Contrariamente a quanto avveniva in passato, i nuovi casi si registrano ormai raramente fra i tossicodipendenti. "I piu' colpiti - ha detto Rezza - oggi sono gli eterosessuali e gli omosessuali maschi. Un dato, quest'ultimo, sorprendente in quanto all'inizio dell'epidemia gli omosessuali sono stati i più sensibili ai messaggi della prevenzione: sembra che si sia avuta una perdita di memoria generazionale". Il sorpasso fra eterosessuali e tossicodipendenti, che era gia' avvenuto per il numero di infezioni, adesso si e' verificato anche per numero di casi di Aids, con un 38% per i primi contro il 37% dei secondi. Aumentano anche le donne colpite dalla malattia, che sono ormai il 30% e diventano sempre più numerosi anche i casi attribuibili a persone che provengono dall'estero, soprattutto da zone in cui l'Aids è particolarmente diffuso, come quelle africane.

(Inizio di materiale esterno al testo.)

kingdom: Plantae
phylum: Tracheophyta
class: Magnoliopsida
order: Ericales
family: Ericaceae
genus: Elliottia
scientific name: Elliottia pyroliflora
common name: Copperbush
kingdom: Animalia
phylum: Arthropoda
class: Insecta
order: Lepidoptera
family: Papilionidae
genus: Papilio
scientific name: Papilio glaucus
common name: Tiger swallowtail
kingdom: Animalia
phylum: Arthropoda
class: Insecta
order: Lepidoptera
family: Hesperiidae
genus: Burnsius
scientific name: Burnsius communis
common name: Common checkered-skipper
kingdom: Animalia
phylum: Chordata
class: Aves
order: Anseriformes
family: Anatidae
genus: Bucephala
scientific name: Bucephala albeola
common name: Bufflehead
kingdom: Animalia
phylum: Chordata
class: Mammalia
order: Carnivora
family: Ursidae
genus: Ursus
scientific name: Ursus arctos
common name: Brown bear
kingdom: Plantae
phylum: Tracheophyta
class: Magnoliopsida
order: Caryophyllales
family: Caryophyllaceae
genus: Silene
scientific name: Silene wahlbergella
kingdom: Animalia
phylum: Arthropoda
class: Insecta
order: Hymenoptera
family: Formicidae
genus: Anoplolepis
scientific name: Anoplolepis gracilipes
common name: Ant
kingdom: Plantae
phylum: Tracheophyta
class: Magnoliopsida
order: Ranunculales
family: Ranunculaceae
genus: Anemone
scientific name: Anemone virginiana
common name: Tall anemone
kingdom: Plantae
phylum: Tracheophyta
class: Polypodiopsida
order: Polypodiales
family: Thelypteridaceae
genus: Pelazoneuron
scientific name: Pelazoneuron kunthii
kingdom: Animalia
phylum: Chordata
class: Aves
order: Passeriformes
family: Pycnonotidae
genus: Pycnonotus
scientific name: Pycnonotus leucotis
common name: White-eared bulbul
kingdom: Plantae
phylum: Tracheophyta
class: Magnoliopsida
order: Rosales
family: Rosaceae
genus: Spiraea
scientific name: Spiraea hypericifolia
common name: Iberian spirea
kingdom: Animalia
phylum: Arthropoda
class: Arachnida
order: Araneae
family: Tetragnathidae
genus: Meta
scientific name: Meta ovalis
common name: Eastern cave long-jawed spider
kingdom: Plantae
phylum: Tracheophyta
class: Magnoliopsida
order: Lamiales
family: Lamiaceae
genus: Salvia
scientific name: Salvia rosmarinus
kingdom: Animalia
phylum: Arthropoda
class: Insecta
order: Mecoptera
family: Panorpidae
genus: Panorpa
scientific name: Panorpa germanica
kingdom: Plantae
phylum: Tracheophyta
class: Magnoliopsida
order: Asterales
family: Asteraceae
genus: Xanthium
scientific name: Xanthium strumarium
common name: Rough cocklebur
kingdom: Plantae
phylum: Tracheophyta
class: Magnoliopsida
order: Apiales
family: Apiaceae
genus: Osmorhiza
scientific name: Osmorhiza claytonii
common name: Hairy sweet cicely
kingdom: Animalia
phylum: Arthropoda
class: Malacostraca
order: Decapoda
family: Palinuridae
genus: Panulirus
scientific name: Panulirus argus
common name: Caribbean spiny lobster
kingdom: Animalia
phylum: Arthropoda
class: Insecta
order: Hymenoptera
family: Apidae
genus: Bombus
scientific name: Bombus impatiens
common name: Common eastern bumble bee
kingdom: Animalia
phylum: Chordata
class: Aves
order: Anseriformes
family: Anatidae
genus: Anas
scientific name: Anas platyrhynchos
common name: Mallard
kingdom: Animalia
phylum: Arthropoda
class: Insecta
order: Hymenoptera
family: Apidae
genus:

Dal 1993 al 2002 il totale dei casi di Aids tra gli immigrati sono aumentati dall'1,7% al 15,4%.

Tra i bambini il numero di casi sembra stabilizzato intorno a 20, un numero più piccolo rispetto al passato. Tendono invece ad aumentare le nascite di bambini da donne sieropositive, soprattutto straniere, ma diminuiscono i casi di trasmissione dell'infezione da madre a figlio. Secondo le stime dell'Iss, la terapia, il taglio cesareo e l'allattamento artificiale riescono a ridurre il tasso di trasmissione al di sotto del 5%. Un'altra novità rispetto al passato è l'aumento dell'età media alla diagnosi, salita a 40 anni per gli uomini (rispetto ai 29 del 1985) e a 36 anni per donne (rispetto ai 24 del 1985). Tra le regioni, la Lombardia continua ad essere la piu' colpita, con 5,6 casi ogni 100.000 abitanti, seguita da Sardegna (5,5), Lazio (5,4), Liguria (5,1) ed Emilia Romagna (3,9). Tra le città, il maggior numero dei casi si registra a Brescia, Sassari, Rimini, Lecco, Forlì e Cagliari.